A Cortina d’Ampezzo esiste un albergo molto tradizionale, molto perbene, che ha partecipato (e in parte ha fatto) la storia e il successo della perla delle Dolomiti. Sei mesi l’anno, l’Hotel Regina si avvale dei servigi del mio amico Dino, portiere di notte. Gli altri sei mesi si deve avvalere dei servigi di qualcun altro, perché Dino non c’è. E’ in giro per il mondo, a fare la guida. Non è proprio una guida tradizionale: è una guida estrema. Anche qui, non nell’accezione di moda (“venite a provare l’estremo, portate pure i vostri bambini, purché di almeno 5 anni”), ma in un senso un po’ diverso. Come quella volta che si ruppe un incisivo superiore sulle Ande, a 3.000 metri e, visto che il nervo era scoperto, lo coprì con una gomma americana. Quando finalmente riuscì a raggiungere un dentista, alla domanda da quanto tempo portasse quella medicazione di fortuna, rispose con candore: «Da sei mesi». Ecco, Dino è uno così.
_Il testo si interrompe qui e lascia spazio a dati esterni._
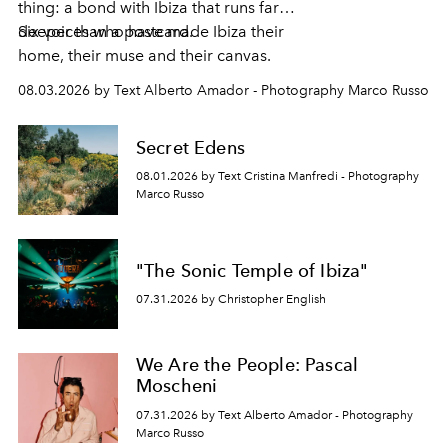
thing: a bond with Ibiza that runs far
deeper than a postcard.
Six voices who have made Ibiza their
home, their muse and their canvas.
08.03.2026 by Text Alberto Amador - Photography Marco Russo
Secret Edens
08.01.2026 by Text Cristina Manfredi - Photography
Marco Russo
"The Sonic Temple of Ibiza"
07.31.2026 by Christopher English
We Are the People: Pascal
Moscheni
07.31.2026 by Text Alberto Amador - Photography
Marco Russo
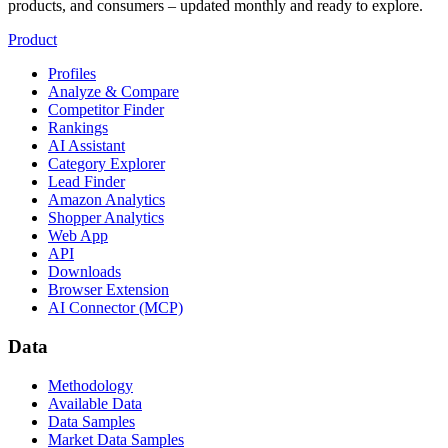
products, and consumers – updated monthly and ready to explore.
Product
Profiles
Analyze & Compare
Competitor Finder
Rankings
AI Assistant
Category Explorer
Lead Finder
Amazon Analytics
Shopper Analytics
Web App
API
Downloads
Browser Extension
AI Connector (MCP)
Data
Methodology
Available Data
Data Samples
Market Data Samples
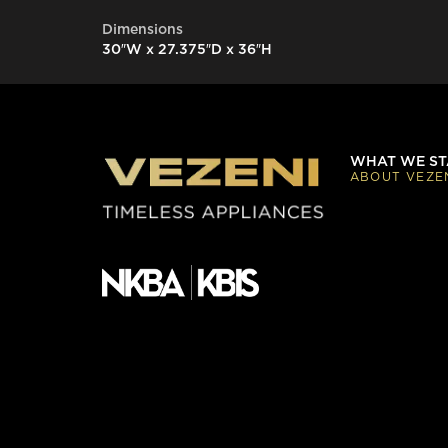
Dimensions
30″W x 27.375″D x 36″H
WHAT WE ST
ABOUT VEZE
Negli ultimi anni si era specializzato nell’accompagnare equipe di archeologi e storici assortiti lungo la Via della Seta, pensando lui a tutto: dai cammelli ai ladri di cammelli.
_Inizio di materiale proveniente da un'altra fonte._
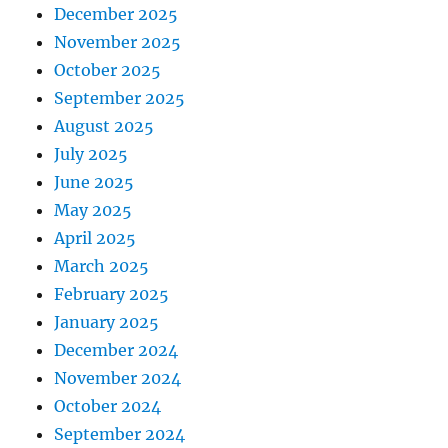
December 2025
November 2025
October 2025
September 2025
August 2025
July 2025
June 2025
May 2025
April 2025
March 2025
February 2025
January 2025
December 2024
November 2024
October 2024
September 2024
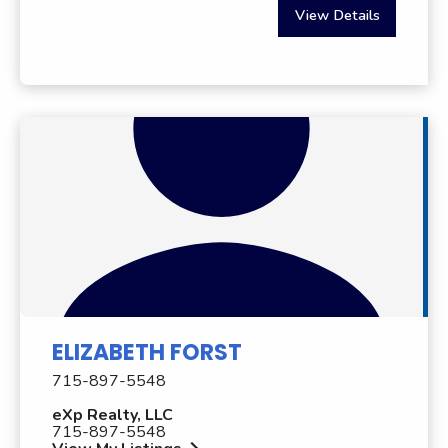
View Details
ELIZABETH FORST
715-897-5548
eXp Realty, LLC
715-897-5548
Sinora non mi era proprio venuto in mente, perché non amavo la seta e non ero un archeologo, ma ciò per buona sorte non riguardava Dino.
Quando provai a chiamarlo, ebbi fortuna: era nei sei mesi di riposo, quelli da portiere di notte.
Oltre a essere una guida seria, Dino era un romantico pragmatico. Quando gli ebbi spiegato tutto, lungo i fili telecom si fece silenzio. «Che mi dici, Dino, sono pazzo?». «No, no» – rispose – «Sto solo pensando cosa posso inventarmi per far deviare la mia carovana, diciamo un ottocento chilometri più a nord». Lo amavo.
Dopo cinque mesi, ero aggregato a una squadra di studiosi italiani e olandesi in partenza per Tashkent. Dino era riuscito non so come a convincere tutti che un viaggio sulla via della seta che non passasse per Aralsk non valeva la pena di essere compiuto. Aralsk, ex porto kazako sull’ex lago d’Aral, tutto era fuorché una pietra miliare della via delle antiche carovane, ma Dino era un ottimo persuasore. Mentre gli altri avrebbero costeggiato a nord le ex rive dell’ex lago, lui mi avrebbe trovato un passaggio fino a Turgaj, 300 chilometri più a nord. Da qui avrei dovuto arrangiarmi. Ma a Turgaj avevo già una conoscenza, Ahmanov.